--- Work to complete ---
Please take the lines from the one holding "histopathology image is" through the one holding "is an immunohistochemistry" in the data below and copy them exactly.

Stored data entries:
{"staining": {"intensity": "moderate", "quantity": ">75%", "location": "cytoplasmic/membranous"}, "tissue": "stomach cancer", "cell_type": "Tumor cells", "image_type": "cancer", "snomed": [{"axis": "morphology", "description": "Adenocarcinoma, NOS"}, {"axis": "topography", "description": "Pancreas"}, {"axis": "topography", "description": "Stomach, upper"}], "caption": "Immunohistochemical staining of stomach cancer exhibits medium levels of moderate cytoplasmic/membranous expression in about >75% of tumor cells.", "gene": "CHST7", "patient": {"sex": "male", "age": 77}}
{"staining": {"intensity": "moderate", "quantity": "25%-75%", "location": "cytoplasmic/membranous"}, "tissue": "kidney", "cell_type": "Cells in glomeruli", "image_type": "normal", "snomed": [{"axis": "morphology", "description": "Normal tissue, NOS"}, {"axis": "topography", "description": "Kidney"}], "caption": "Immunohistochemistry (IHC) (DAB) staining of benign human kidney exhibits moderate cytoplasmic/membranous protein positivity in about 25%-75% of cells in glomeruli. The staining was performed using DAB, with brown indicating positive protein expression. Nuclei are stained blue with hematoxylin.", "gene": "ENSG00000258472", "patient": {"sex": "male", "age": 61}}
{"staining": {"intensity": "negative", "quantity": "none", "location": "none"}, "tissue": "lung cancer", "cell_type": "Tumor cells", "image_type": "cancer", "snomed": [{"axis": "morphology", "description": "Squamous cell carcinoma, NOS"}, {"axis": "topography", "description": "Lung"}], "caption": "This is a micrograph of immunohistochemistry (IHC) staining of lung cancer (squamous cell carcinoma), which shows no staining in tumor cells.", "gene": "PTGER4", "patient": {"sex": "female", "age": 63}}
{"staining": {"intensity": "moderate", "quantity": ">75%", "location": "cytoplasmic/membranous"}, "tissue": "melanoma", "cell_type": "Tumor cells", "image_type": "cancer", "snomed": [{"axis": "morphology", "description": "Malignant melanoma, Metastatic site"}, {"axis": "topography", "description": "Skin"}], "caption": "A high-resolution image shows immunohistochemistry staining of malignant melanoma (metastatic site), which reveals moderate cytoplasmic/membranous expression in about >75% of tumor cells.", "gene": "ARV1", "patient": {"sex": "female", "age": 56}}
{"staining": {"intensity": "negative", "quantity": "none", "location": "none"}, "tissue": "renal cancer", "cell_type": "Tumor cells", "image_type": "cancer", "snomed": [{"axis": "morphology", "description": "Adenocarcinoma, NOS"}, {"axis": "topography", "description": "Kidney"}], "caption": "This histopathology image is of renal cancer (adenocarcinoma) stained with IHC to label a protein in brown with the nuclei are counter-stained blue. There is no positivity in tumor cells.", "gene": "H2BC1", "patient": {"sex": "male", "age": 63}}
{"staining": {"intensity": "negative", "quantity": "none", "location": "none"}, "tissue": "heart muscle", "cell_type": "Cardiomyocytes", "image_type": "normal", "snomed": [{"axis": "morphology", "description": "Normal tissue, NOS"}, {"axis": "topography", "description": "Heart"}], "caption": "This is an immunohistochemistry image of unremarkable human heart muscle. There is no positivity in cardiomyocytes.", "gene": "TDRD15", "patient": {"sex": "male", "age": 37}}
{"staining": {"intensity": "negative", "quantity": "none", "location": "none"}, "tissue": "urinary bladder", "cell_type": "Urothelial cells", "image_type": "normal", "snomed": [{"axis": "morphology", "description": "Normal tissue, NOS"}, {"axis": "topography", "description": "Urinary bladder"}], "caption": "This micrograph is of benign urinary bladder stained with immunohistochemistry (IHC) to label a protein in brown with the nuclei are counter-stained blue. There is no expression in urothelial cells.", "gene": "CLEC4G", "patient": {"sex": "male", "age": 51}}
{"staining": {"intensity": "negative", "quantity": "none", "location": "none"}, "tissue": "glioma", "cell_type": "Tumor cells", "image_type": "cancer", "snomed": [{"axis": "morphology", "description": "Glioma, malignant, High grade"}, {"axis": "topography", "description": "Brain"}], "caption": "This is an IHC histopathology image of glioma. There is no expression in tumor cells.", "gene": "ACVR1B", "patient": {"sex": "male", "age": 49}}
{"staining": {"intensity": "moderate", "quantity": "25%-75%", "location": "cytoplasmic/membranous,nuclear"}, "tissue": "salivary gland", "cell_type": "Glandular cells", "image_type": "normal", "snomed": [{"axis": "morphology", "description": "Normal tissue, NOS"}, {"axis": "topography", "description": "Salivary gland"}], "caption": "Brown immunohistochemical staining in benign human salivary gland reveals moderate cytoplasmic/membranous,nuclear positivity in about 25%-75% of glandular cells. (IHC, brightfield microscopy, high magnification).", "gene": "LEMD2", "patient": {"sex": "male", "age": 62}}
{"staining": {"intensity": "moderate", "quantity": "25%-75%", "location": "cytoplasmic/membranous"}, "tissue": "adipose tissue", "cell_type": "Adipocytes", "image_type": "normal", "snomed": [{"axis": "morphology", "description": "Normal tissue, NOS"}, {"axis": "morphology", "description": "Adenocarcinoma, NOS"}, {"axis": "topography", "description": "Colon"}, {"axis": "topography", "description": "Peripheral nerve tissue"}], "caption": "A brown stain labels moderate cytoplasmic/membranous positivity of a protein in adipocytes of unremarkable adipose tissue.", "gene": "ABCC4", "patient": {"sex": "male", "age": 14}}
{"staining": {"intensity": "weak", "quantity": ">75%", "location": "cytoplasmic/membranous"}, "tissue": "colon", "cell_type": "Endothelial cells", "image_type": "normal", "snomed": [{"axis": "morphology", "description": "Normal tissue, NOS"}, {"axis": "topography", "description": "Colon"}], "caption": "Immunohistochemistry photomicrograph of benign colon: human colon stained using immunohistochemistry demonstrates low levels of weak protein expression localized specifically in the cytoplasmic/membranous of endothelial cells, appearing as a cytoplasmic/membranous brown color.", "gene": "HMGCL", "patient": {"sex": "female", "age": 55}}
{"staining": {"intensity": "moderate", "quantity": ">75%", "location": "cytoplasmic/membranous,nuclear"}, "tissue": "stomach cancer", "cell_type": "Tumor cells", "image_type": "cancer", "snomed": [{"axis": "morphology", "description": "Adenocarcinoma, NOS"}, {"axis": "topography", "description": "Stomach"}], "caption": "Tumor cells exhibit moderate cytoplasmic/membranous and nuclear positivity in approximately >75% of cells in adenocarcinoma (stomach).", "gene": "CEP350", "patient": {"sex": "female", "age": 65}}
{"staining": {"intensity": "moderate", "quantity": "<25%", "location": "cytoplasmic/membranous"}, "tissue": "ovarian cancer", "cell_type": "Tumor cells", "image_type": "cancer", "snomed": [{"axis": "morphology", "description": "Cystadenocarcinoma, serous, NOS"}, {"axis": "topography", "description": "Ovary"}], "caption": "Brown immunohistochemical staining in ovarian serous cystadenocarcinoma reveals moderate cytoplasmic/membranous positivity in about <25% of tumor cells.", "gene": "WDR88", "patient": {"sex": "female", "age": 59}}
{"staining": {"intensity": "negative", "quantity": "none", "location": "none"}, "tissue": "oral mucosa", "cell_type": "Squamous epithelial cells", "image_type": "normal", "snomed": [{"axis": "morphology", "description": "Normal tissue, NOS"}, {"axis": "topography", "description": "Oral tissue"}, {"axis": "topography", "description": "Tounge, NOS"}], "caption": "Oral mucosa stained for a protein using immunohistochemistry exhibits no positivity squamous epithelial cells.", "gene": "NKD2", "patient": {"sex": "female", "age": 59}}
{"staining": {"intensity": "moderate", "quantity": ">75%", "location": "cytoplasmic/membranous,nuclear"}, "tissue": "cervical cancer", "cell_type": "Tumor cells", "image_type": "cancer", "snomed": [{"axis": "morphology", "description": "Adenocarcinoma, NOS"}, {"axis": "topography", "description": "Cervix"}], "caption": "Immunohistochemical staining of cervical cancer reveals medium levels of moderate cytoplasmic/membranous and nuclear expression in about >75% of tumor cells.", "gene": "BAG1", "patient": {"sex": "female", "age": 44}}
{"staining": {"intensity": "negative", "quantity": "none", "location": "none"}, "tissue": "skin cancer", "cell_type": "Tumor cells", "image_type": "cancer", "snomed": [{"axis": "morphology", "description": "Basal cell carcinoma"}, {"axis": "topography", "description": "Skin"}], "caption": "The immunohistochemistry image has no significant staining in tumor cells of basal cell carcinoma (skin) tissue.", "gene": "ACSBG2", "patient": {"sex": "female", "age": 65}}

--- Solved exercise ---
{"staining": {"intensity": "negative", "quantity": "none", "location": "none"}, "tissue": "renal cancer", "cell_type": "Tumor cells", "image_type": "cancer", "snomed": [{"axis": "morphology", "description": "Adenocarcinoma, NOS"}, {"axis": "topography", "description": "Kidney"}], "caption": "This histopathology image is of renal cancer (adenocarcinoma) stained with IHC to label a protein in brown with the nuclei are counter-stained blue. There is no positivity in tumor cells.", "gene": "H2BC1", "patient": {"sex": "male", "age": 63}}
{"staining": {"intensity": "negative", "quantity": "none", "location": "none"}, "tissue": "heart muscle", "cell_type": "Cardiomyocytes", "image_type": "normal", "snomed": [{"axis": "morphology", "description": "Normal tissue, NOS"}, {"axis": "topography", "description": "Heart"}], "caption": "This is an immunohistochemistry image of unremarkable human heart muscle. There is no positivity in cardiomyocytes.", "gene": "TDRD15", "patient": {"sex": "male", "age": 37}}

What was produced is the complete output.